Little info on the PDF: It’s structured like a table with 5 columns with repeating headers at the top of each of the 17 pages. The 5th column may be empty at certain rows. Both the 1st and 5th column may also have text that wraps onto a new line. It’s a healthy mix of all that I’ve listed.

I went into the UI Explorer to investigate and found a few things. The wrapped text was defined as two separate selectors, even if they were in the same row. I also noticed that there were separate selectors for each of the 3 following conditions. 1) The 1st line in a wrapped text in the 1st column, 2) the entire text in the 2nd column (in this case an ID number), and 3) both the 1st line of the wrapped text and the ID. The same issue of the wrapped text counting as two elements appears in the 5th column as well.

I tried to do some data scraping so I could see the results and it was just a total mess. There’s one main selector that covers an entire page and does a decent job but it doesn’t do well when it has to deal with text wrapping and the contents in the 2nd column. In cases where there is no wrapped text, the contents of the 2nd column are written into the 1st column. In the wrapped text cases, the content of the 2nd column appears on a new line in the first column, in the same row. It seems like the fifth column handles the text wrapping issue alright but that’s overwritten by the odd behavior of different pages.

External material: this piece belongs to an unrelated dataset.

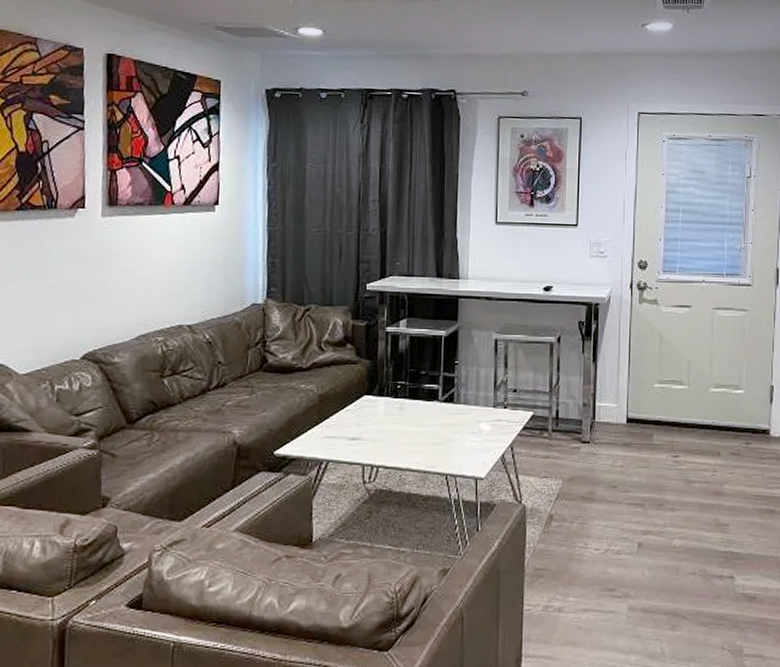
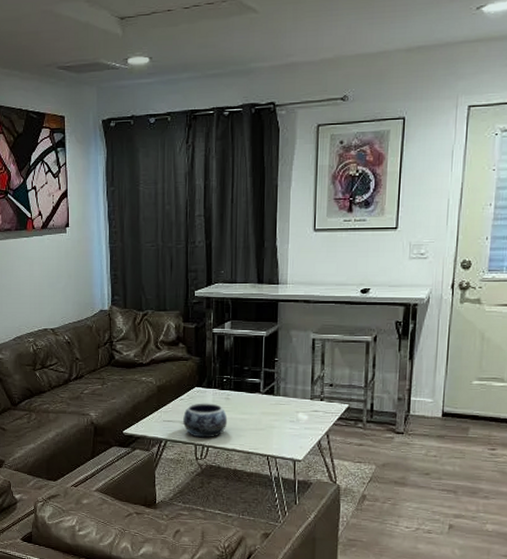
decorative bowl: none [349,414,402,456] -> present [183,403,228,438]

It seems that what I’m seeing as “rows” in the PDFs on different pages are grouped together and counted as a single UiElement, making for some weird data scraping results. On other pages with mostly one-line entries in column 1, the table looks passable but then it looks like it’s repeating the format for every column except the 1st one right after the 5th column.

These are the only issues I’m seeing right now, I’ve thought of a few potential solutions to simple things like there being 17 pages of data and splitting the first and second columns up in the case of text wrapping but as for the main issue, trying to grab data from an inconsistent PDF, I’m really stuck here.

I’m looking at this as an interesting challenge of how I can generate a report from such a spotty source. If anyone could provide insight on any method that might work I’m all ears and do appreciate the assistance.

Thank you.

Hi,
To extract data from different formats of pdf file I would like to suggest to use ABBY Flexicapture (OCR Tool)

What does this tool offer that stands out from Tesseract and Microsoft OCR?